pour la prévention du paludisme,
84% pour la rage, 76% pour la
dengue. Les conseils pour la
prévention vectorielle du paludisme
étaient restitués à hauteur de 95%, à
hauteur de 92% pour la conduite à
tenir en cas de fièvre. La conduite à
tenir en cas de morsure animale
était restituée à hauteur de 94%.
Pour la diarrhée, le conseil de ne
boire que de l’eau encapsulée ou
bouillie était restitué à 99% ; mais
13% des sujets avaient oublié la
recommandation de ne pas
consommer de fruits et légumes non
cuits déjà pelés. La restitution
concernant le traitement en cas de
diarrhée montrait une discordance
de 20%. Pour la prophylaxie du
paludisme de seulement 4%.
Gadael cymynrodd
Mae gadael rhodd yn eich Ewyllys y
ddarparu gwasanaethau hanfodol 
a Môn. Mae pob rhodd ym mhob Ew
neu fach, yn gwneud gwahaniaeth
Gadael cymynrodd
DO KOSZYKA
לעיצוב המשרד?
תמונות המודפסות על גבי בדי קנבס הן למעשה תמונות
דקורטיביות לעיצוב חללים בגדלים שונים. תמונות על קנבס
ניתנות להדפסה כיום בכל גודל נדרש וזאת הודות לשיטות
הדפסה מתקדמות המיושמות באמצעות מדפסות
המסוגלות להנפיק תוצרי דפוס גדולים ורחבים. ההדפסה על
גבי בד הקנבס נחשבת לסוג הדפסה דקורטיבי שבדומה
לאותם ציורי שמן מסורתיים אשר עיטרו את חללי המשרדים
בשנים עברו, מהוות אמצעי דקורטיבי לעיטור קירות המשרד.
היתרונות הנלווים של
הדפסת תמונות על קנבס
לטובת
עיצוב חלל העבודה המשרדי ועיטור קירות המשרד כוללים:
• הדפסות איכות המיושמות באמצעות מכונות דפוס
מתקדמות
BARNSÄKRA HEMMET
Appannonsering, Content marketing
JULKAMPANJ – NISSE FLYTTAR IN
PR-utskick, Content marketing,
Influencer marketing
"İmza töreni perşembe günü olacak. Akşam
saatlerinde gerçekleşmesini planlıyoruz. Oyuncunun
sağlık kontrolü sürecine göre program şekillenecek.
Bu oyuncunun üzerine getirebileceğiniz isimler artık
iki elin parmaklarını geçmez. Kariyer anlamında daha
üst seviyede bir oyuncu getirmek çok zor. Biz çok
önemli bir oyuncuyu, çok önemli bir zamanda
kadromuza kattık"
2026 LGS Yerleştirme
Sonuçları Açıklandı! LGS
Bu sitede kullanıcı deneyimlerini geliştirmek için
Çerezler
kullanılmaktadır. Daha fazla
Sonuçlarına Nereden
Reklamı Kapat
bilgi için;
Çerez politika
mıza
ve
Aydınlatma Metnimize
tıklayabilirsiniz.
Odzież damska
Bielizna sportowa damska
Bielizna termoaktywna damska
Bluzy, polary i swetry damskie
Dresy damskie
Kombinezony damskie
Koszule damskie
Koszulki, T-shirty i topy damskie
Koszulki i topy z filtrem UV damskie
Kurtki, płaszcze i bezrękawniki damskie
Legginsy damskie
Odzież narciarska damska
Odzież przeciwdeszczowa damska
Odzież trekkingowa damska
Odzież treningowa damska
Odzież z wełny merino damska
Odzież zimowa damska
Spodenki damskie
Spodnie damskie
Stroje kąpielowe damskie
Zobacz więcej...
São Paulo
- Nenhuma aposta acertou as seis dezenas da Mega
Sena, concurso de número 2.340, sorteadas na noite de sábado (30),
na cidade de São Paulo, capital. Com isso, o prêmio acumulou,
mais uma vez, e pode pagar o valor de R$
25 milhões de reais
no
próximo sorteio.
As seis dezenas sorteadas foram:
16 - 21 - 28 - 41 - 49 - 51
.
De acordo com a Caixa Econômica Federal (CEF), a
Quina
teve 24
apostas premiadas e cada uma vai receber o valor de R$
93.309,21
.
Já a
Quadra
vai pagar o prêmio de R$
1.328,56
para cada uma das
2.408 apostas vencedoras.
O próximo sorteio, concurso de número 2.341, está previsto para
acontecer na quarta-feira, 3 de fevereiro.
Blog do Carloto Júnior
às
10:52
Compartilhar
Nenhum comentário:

Exercise description –
Your response should be the lines above from the first to the one containing "Reklamı Kapat", inclusive, each given exactly.

Completed task –
pour la prévention du paludisme,
84% pour la rage, 76% pour la
dengue. Les conseils pour la
prévention vectorielle du paludisme
étaient restitués à hauteur de 95%, à
hauteur de 92% pour la conduite à
tenir en cas de fièvre. La conduite à
tenir en cas de morsure animale
était restituée à hauteur de 94%.
Pour la diarrhée, le conseil de ne
boire que de l’eau encapsulée ou
bouillie était restitué à 99% ; mais
13% des sujets avaient oublié la
recommandation de ne pas
consommer de fruits et légumes non
cuits déjà pelés. La restitution
concernant le traitement en cas de
diarrhée montrait une discordance
de 20%. Pour la prophylaxie du
paludisme de seulement 4%.
Gadael cymynrodd
Mae gadael rhodd yn eich Ewyllys y
ddarparu gwasanaethau hanfodol 
a Môn. Mae pob rhodd ym mhob Ew
neu fach, yn gwneud gwahaniaeth
Gadael cymynrodd
DO KOSZYKA
לעיצוב המשרד?
תמונות המודפסות על גבי בדי קנבס הן למעשה תמונות
דקורטיביות לעיצוב חללים בגדלים שונים. תמונות על קנבס
ניתנות להדפסה כיום בכל גודל נדרש וזאת הודות לשיטות
הדפסה מתקדמות המיושמות באמצעות מדפסות
המסוגלות להנפיק תוצרי דפוס גדולים ורחבים. ההדפסה על
גבי בד הקנבס נחשבת לסוג הדפסה דקורטיבי שבדומה
לאותם ציורי שמן מסורתיים אשר עיטרו את חללי המשרדים
בשנים עברו, מהוות אמצעי דקורטיבי לעיטור קירות המשרד.
היתרונות הנלווים של
הדפסת תמונות על קנבס
לטובת
עיצוב חלל העבודה המשרדי ועיטור קירות המשרד כוללים:
• הדפסות איכות המיושמות באמצעות מכונות דפוס
מתקדמות
BARNSÄKRA HEMMET
Appannonsering, Content marketing
JULKAMPANJ – NISSE FLYTTAR IN
PR-utskick, Content marketing,
Influencer marketing
"İmza töreni perşembe günü olacak. Akşam
saatlerinde gerçekleşmesini planlıyoruz. Oyuncunun
sağlık kontrolü sürecine göre program şekillenecek.
Bu oyuncunun üzerine getirebileceğiniz isimler artık
iki elin parmaklarını geçmez. Kariyer anlamında daha
üst seviyede bir oyuncu getirmek çok zor. Biz çok
önemli bir oyuncuyu, çok önemli bir zamanda
kadromuza kattık"
2026 LGS Yerleştirme
Sonuçları Açıklandı! LGS
Bu sitede kullanıcı deneyimlerini geliştirmek için
Çerezler
kullanılmaktadır. Daha fazla
Sonuçlarına Nereden
Reklamı Kapat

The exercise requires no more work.